■ What the task asks
Please copy out all the text in the data below word for word, leaving out the pictures.

■ Extracted information

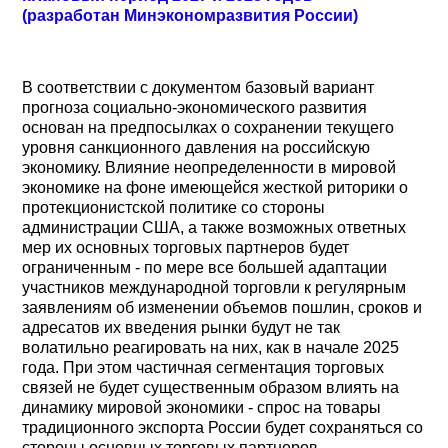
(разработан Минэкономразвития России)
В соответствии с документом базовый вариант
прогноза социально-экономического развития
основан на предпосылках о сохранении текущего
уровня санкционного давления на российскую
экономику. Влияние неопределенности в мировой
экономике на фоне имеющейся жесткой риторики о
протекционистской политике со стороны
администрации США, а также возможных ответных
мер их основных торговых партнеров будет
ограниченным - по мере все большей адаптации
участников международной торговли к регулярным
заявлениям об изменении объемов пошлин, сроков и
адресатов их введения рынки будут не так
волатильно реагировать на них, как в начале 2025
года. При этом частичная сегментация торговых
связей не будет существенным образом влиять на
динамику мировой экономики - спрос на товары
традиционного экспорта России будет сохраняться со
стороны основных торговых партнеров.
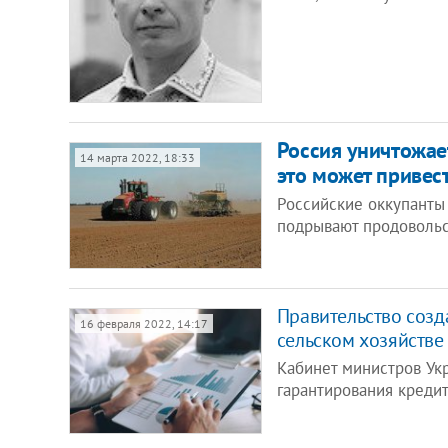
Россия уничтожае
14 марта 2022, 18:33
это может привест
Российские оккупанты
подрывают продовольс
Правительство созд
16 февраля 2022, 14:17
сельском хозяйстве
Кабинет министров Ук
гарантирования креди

■ Reply
(разработан Минэкономразвития России)
В соответствии с документом базовый вариант
прогноза социально-экономического развития
основан на предпосылках о сохранении текущего
уровня санкционного давления на российскую
экономику. Влияние неопределенности в мировой
экономике на фоне имеющейся жесткой риторики о
протекционистской политике со стороны
администрации США, а также возможных ответных
мер их основных торговых партнеров будет
ограниченным - по мере все большей адаптации
участников международной торговли к регулярным
заявлениям об изменении объемов пошлин, сроков и
адресатов их введения рынки будут не так
волатильно реагировать на них, как в начале 2025
года. При этом частичная сегментация торговых
связей не будет существенным образом влиять на
динамику мировой экономики - спрос на товары
традиционного экспорта России будет сохраняться со
стороны основных торговых партнеров.
Россия уничтожае
14 марта 2022, 18:33
это может привест
Российские оккупанты
подрывают продовольс
Правительство созд
16 февраля 2022, 14:17
сельском хозяйстве
Кабинет министров Ук
гарантирования креди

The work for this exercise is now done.